### TASK 1
Answer these questions using the aviation safety post, giving each answer on its own line with the matching letter:
(a) On which page of the May 2013 Consumer Report did the article appear?
(b) What was the average score on the 100-point scale?
(c) What three things does the writer say aviation and hospitals both share?
### TASK 2
List every hospital score that the aviation safety post reports, and say what each one represents.
### TASK 3
Please continue the aviation safety post, starting right after its last sentence.

### PASSAGE
Aviation doesn’t settle for average

April 11, 2013

Paging through the May 2013 Consumer Report, a small article on page 11 titled “U.S. hospitals still not safe” caught my attention. The article explained how more hospitals are required to track and report safety data, and it provided a summary and a few rankings based on a 100-point scale. The average score was 49; highest 72 and the lowest mentioned 14. Also mentioned was teaching hospitals, “which are supposed to prepare future doctors” are lagging.

I’m not a health care professional and understand a comparison between aviation services and hospitals regarding safety, quality, and risk management is perhaps not an easy or even fair comparison. But the article did prompt me to think these two industries share some similarities; both have risk; both have high consequences when something goes wrong; both are highly regulated. Would you be satisfied using an aviation maintenance provider that scored below average on a safety or compliance audit? Are we satisfied attending maintenance training or flight schools (which are supposed to prepare future AMTs and pilots) knowing these teaching institutions score below average? Of course not.

### DATA UNDER STUDY
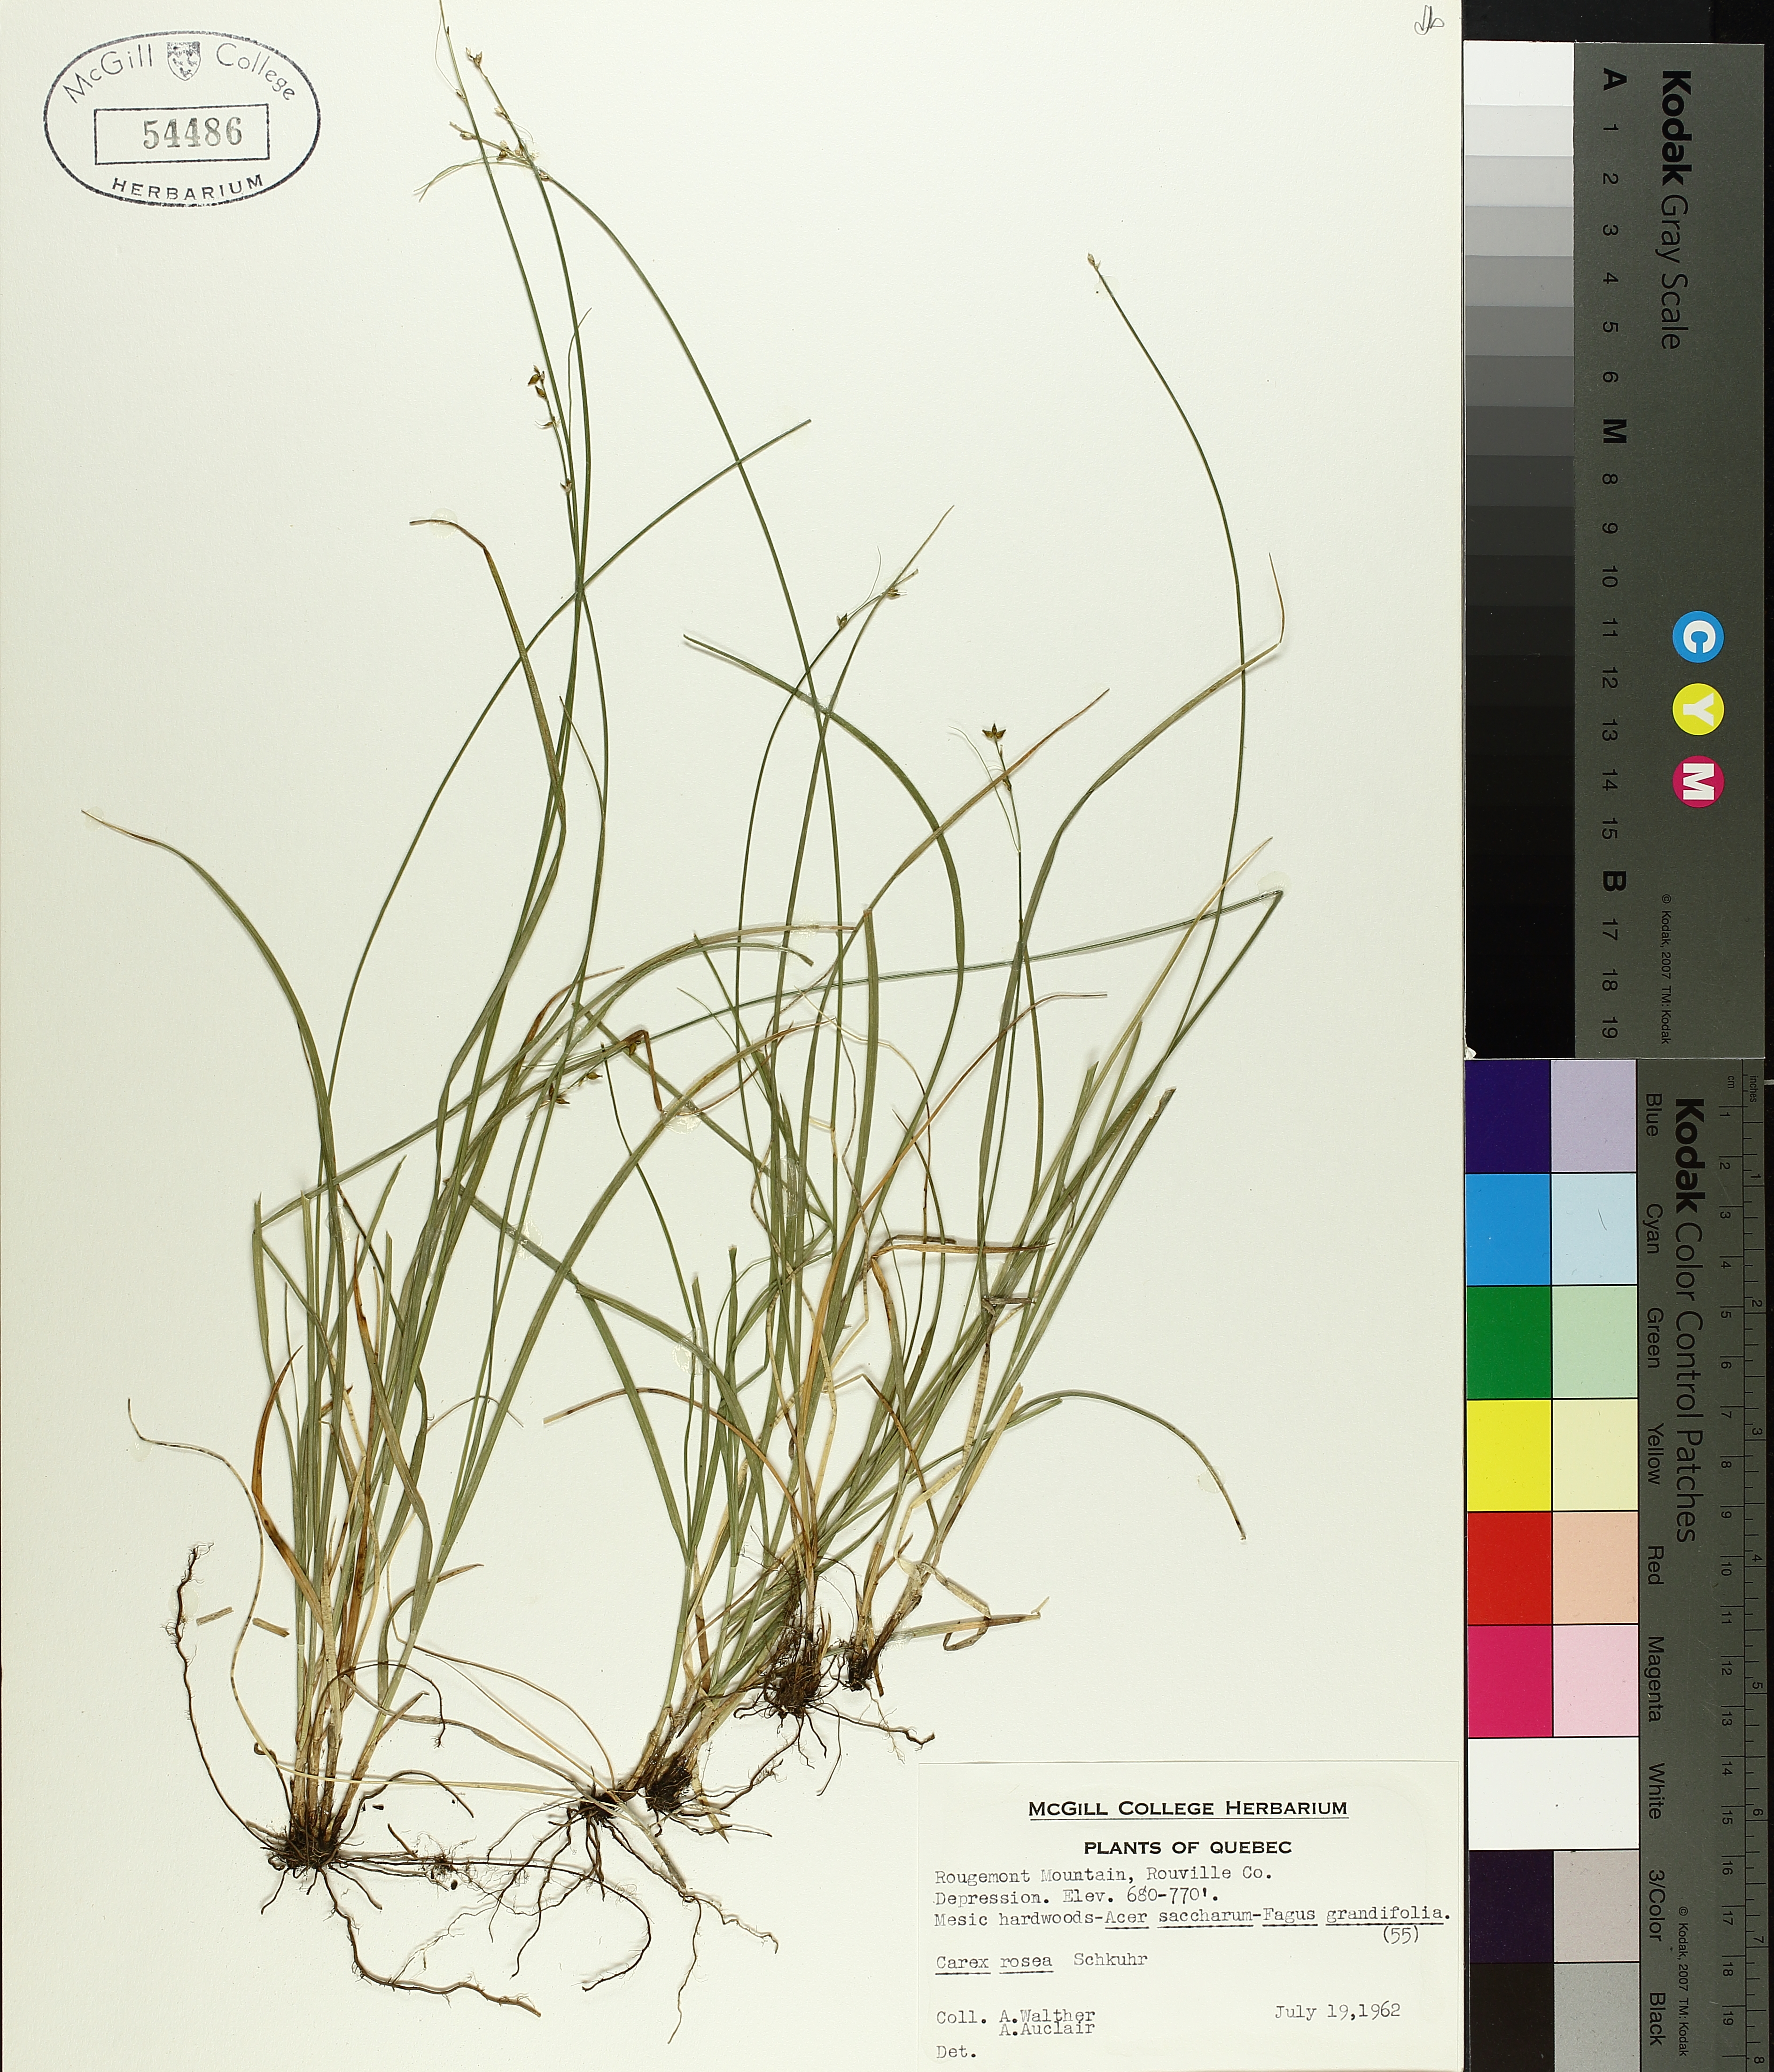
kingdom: Plantae
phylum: Tracheophyta
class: Liliopsida
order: Poales
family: Cyperaceae
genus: Carex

### TASK RESULT 1
(a) Page 11
(b) 49
(c) Both have risk, both have high consequences when something goes wrong, and both are highly regulated.

### TASK RESULT 2
- 49: the average score
- 72: the highest score
- 14: the lowest score mentioned

### TASK RESULT 3
The aviation industry has been collecting safety, quality, and risk management data for a long time. Internal company organizations are routinely ranked using this data, and service providers selected based in part on safety performance, audit and inspection rankings, safety program data, dispatch reliability, human error tracking, and more.  

It’s been my experience that scoring half on an audit, inspection, or risk assessment would sound the alarms. When aircraft dispatch reliability drops down to 90 percent owners, passengers, and customers become highly upset, and everyone involved works toward a comprehensive fix. We all should be proud to be part of an industry that routinely scores near 100 percent in safety and quality.